本発明は、亜鉛メッキ基材の表面処理方法、亜鉛メッキコード及び伝動ベルトに関する。特に、本発明は、タイミングベルト等の伝動ベルトの補強用金属コードとして好適に用い得る亜鉛メッキ基材の表面処理方法、亜鉛メッキコード及び伝動ベルトに関する。
タイミングベルト(以下、「歯付きベルト」ともいう)などの伝動ベルトの補強材として使用される金属コードとしては、亜鉛メッキスチールワイヤやステンレススチールワイヤを撚り合わせたものが用いられ、ゴムやウレタン樹脂等のエラストマー材料からなるベルト本体に埋設される。
このような伝動ベルトにおいては、エラストマー材料と金属コードとの接着性を高めるために、例えば、金属コードを構成するスチールワイヤの表面をエポキシ樹脂層で被覆する方法が公知である。しかしながら、有機溶剤を使用するため、環境にやさしいスチールワイヤの表面処理手段が求められる。また、近年、タイミングベルト等においては、耐疲労性等に優れたウレタン樹脂がエラストマー材料として注目されており、特にベルト本体を構成する母材ウレタン樹脂との接着性を向上させるためのスチールワイヤの表面処理技術が求められる。
各種材料の表面処理手段として、シランカップリング剤を用いた処理が周知である。シランカップリング剤処理される材料としては、ガラス繊維から始まり、無機材料、シリカ、金属材料など幅広いが、金属材料に対しては反応性の確保が難しく、他の薬剤等を複合的に作用させるか、特殊なシランカップリング剤を使用する例が殆どである。

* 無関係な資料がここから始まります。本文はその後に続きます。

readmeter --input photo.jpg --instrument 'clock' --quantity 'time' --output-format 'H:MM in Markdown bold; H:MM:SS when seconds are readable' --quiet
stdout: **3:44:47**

発明の属する分野は本発明と異なるが、例えば、特許文献1には、特定の多価フェノールカルボン酸、およびそのデプシドを含有する物質から選ばれた少なくとも1種の物質と特定構造のシランカップリング剤とを含有する表面処理液で亜鉛メッキ鋼板の表面を処理することにより、塗装密着性を改善する技術が開示されている。

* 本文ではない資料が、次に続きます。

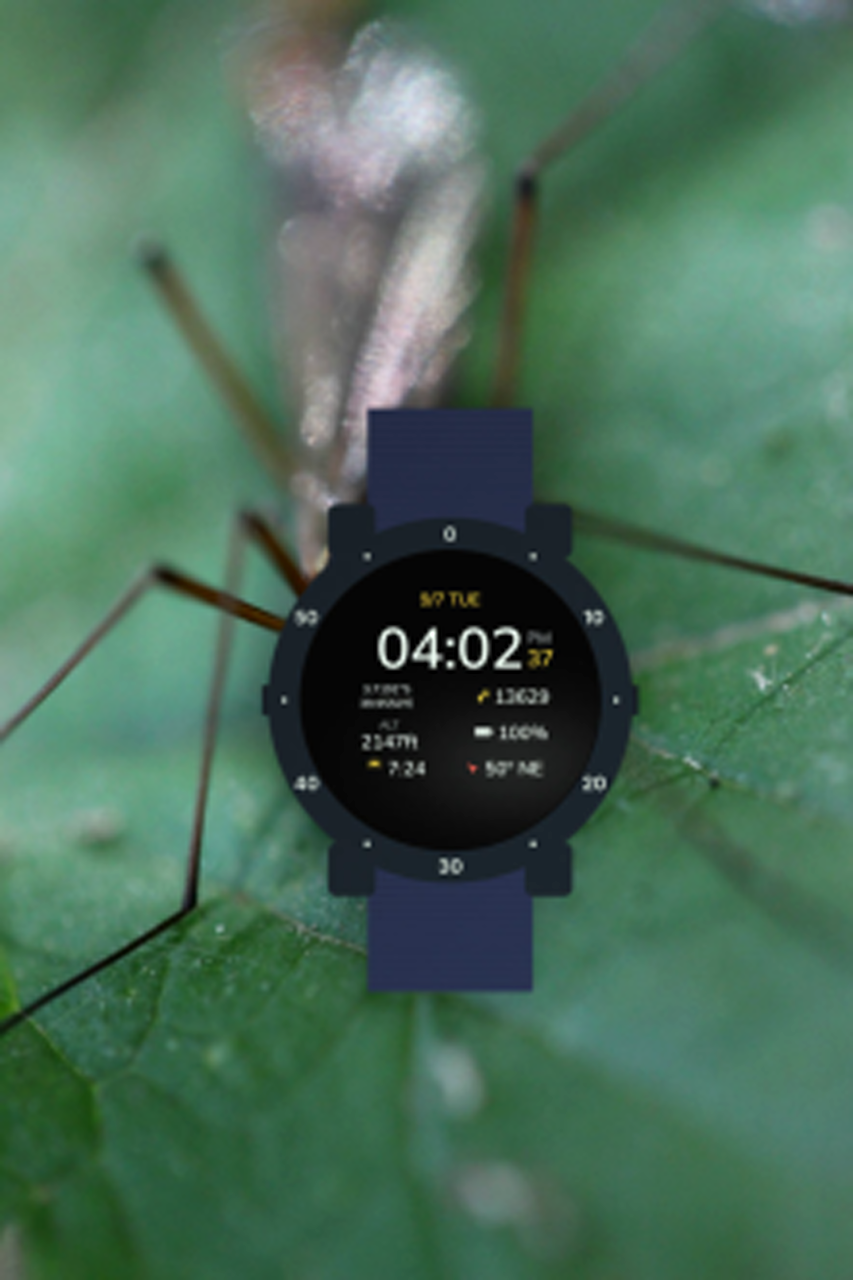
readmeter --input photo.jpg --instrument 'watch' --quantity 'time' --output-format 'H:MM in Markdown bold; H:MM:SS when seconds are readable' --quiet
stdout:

また、本発明と同様の技術分野では、特殊なカップリング剤を使用する技術として、例えば、特許文献2には、加硫型エラストマーと金属補強材との密着性を向上させるために、シランカップリング剤として、加硫型エラストマー材料と反応するための不飽和炭素−炭素結合を有する高分子主鎖と、金属材料と結合するための特定の基を有する末端基とを含む特定のカップリング剤が開示されている。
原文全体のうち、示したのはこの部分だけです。